# Task details
Please reproduce, word for word, the stretch of the passage on the health care law from "The status quo" through "break the system.".

# Given text

The status quo is absurdly expensive and outrageously unfair.
Changing this is a colossal task that was never going to be easy. Acknowledging this doesn't excuse the surprising incompetence of President Barack Obama's administration in preparing for the rollout of the insurance exchanges: Nonetheless, the purposes and basic design of the reform effort remain as valid as before, as time will prove.
People who decide not to use the exchanges to buy insurance for 2014 can still do so in future years. The Congressional Budget Office has already assumed that use of the exchanges will almost double in the law's second year, and then double again the year after. One year of lower-than-projected enrollment won't break the system.
A more serious question for the long run is how well the exchanges will succeed at bringing down costs. The law's opponents have predicted "rate shock" by using a false comparison: between the cost of individual policies from the days when insurers could discriminate based on people's health and what they cost on the exchanges now that nobody can be denied.
What matters is whether insurers are able to offer policies on the exchanges at prices people are willing to pay, after accounting for federal subsidies. As insurers conclude that the law is here to stay, more will offer exchange-based plans, increasing competition and driving prices down.
The most pressing issue for Obamacare is to persuade more states to expand their Medicaid programs to all those with incomes up to 138 percent of the federal poverty line, a crucial part of the law that last year's Supreme Court ruling made optional. Far-reaching reform is often slow and painful. This one is worth the effort, and in time, it will succeed.

# Provided information
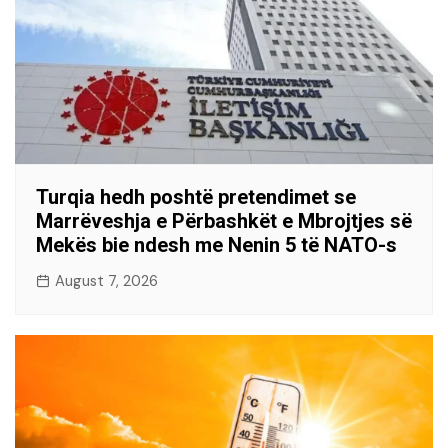
Turqia hedh poshtë pretendimet se
Marrëveshja e Përbashkët e Mbrojtjes së
Mekës bie ndesh me Nenin 5 të NATO-s
August 7, 2026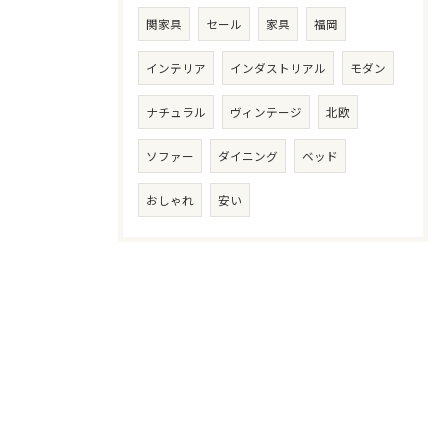
関家具
セール
家具
福岡
インテリア
インダストリアル
モダン
ナチュラル
ヴィンテージ
北欧
ソファー
ダイニング
ベッド
おしゃれ
安い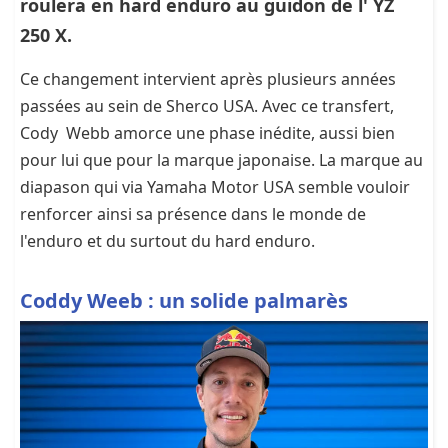
roulera en hard enduro au guidon de l' YZ
250 X.
Ce changement intervient après plusieurs années
passées au sein de Sherco USA. Avec ce transfert,
Cody Webb amorce une phase inédite, aussi bien
pour lui que pour la marque japonaise. La marque au
diapason qui via Yamaha Motor USA semble vouloir
renforcer ainsi sa présence dans le monde de
l'enduro et du surtout du hard enduro.
Coddy Weeb : un solide palmarès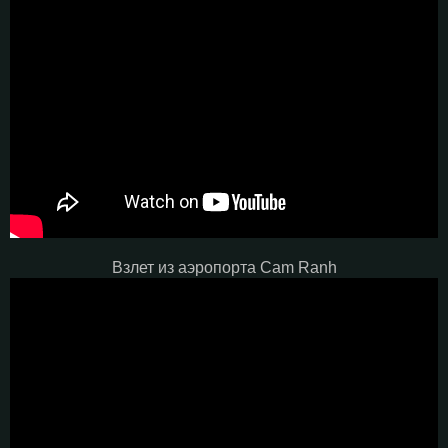
Взлет из аэропорта Cam Ranh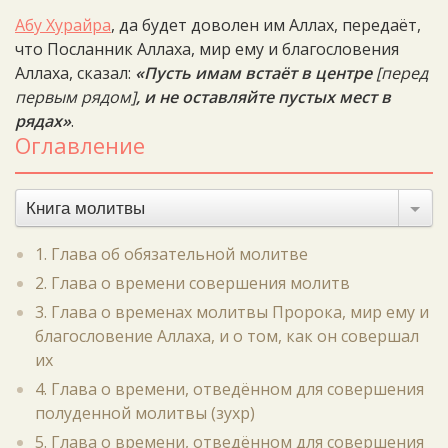
Абу Хурайра
, да будет доволен им Аллах, передаёт,
что Посланник Аллаха, мир ему и благословения
Аллаха, сказал:
«Пусть имам встаёт в центре
[перед
первым рядом]
, и не оставляйте пустых мест в
рядах»
.
Оглавление
Книга молитвы
1. Глава об обязательной молитве
2. Глава о времени совершения молитв
3. Глава о временах молитвы Пророка, мир ему и
благословение Аллаха, и о том, как он совершал
их
4. Глава о времени, отведённом для совершения
полуденной молитвы (зухр)
5. Глава о времени, отведённом для совершения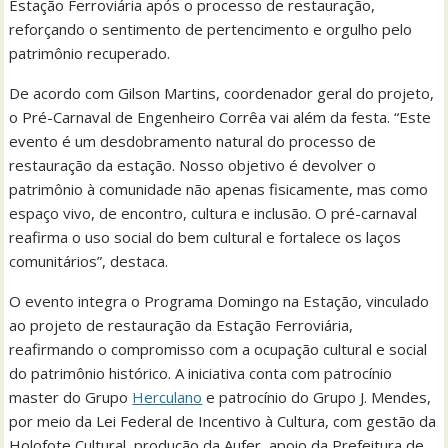
Estação Ferroviária após o processo de restauração,
reforçando o sentimento de pertencimento e orgulho pelo
patrimônio recuperado.
De acordo com Gilson Martins, coordenador geral do projeto,
o Pré-Carnaval de Engenheiro Corrêa vai além da festa. “Este
evento é um desdobramento natural do processo de
restauração da estação. Nosso objetivo é devolver o
patrimônio à comunidade não apenas fisicamente, mas como
espaço vivo, de encontro, cultura e inclusão. O pré-carnaval
reafirma o uso social do bem cultural e fortalece os laços
comunitários”, destaca.
O evento integra o Programa Domingo na Estação, vinculado
ao projeto de restauração da Estação Ferroviária,
reafirmando o compromisso com a ocupação cultural e social
do patrimônio histórico. A iniciativa conta com patrocínio
master do Grupo
Herculano
e patrocínio do Grupo J. Mendes,
por meio da Lei Federal de Incentivo à Cultura, com gestão da
Holofote Cultural, produção da Aufer, apoio da Prefeitura de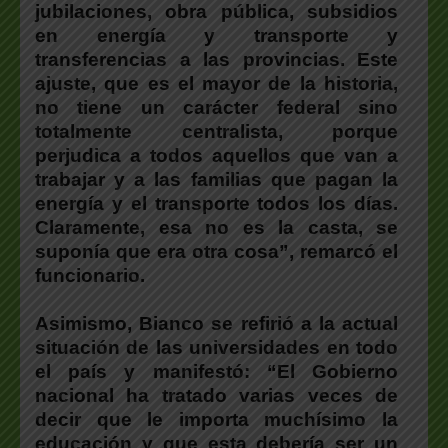
jubilaciones, obra pública, subsidios
en energía y transporte y
transferencias a las provincias. Este
ajuste, que es el mayor de la historia,
no tiene un carácter federal sino
totalmente centralista, porque
perjudica a todos aquellos que van a
trabajar y a las familias que pagan la
energía y el transporte todos los días.
Claramente, esa no es la casta, se
suponía que era otra cosa”, remarcó el
funcionario.
Asimismo,
Bianco
s
e refirió a la actual
situación de las universidades en todo
el país y manifestó: “El Gobierno
nacional ha tratado varias veces de
decir que le importa muchísimo la
educación y que esta debería ser un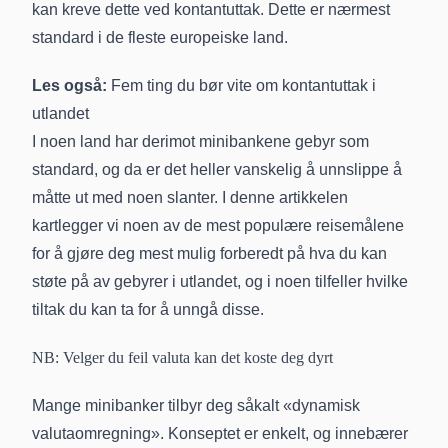
kan kreve dette ved kontantuttak. Dette er nærmest
standard i de fleste europeiske land.
Les også:
Fem ting du bør vite om kontantuttak i
utlandet
I noen land har derimot minibankene gebyr som
standard, og da er det heller vanskelig å unnslippe å
måtte ut med noen slanter. I denne artikkelen
kartlegger vi noen av de mest populære reisemålene
for å gjøre deg mest mulig forberedt på hva du kan
støte på av gebyrer i utlandet, og i noen tilfeller hvilke
tiltak du kan ta for å unngå disse.
NB: Velger du feil valuta kan det koste deg dyrt
Mange minibanker tilbyr deg såkalt «dynamisk
valutaomregning». Konseptet er enkelt, og innebærer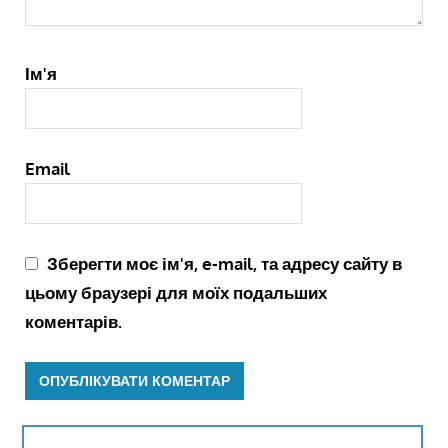
Ім'я
Email
Зберегти моє ім'я, e-mail, та адресу сайту в
цьому браузері для моїх подальших
коментарів.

# Solved exercise
The status quo is absurdly expensive and outrageously unfair.
Changing this is a colossal task that was never going to be easy. Acknowledging this doesn't excuse the surprising incompetence of President Barack Obama's administration in preparing for the rollout of the insurance exchanges: Nonetheless, the purposes and basic design of the reform effort remain as valid as before, as time will prove.
People who decide not to use the exchanges to buy insurance for 2014 can still do so in future years. The Congressional Budget Office has already assumed that use of the exchanges will almost double in the law's second year, and then double again the year after. One year of lower-than-projected enrollment won't break the system.